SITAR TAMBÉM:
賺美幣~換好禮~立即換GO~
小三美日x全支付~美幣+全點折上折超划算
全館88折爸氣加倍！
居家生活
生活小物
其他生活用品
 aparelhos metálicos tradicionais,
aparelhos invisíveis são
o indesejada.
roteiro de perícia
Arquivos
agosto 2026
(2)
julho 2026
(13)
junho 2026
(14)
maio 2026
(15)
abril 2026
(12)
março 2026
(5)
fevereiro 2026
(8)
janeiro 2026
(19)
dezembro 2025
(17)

--

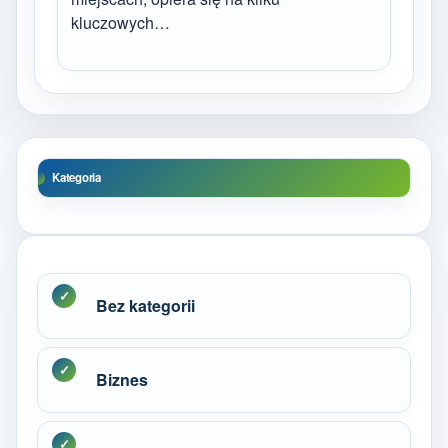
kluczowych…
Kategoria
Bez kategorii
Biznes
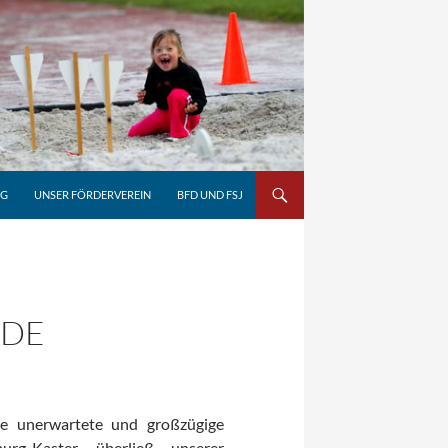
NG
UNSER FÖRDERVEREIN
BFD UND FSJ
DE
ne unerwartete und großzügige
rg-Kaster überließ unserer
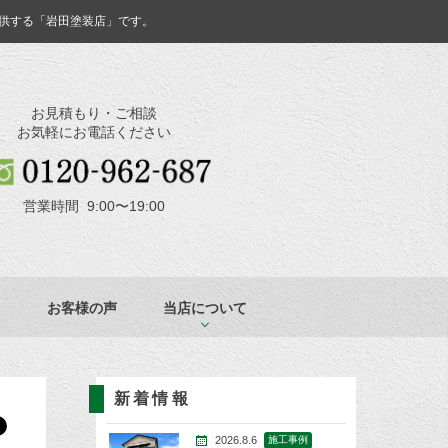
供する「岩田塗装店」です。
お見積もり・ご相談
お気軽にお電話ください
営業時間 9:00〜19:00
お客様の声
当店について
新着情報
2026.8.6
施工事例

* [Task objective]
Scan the material above and copy every line that holds the string "aparelhos".

* [Answer box]
 aparelhos metálicos tradicionais,
aparelhos invisíveis são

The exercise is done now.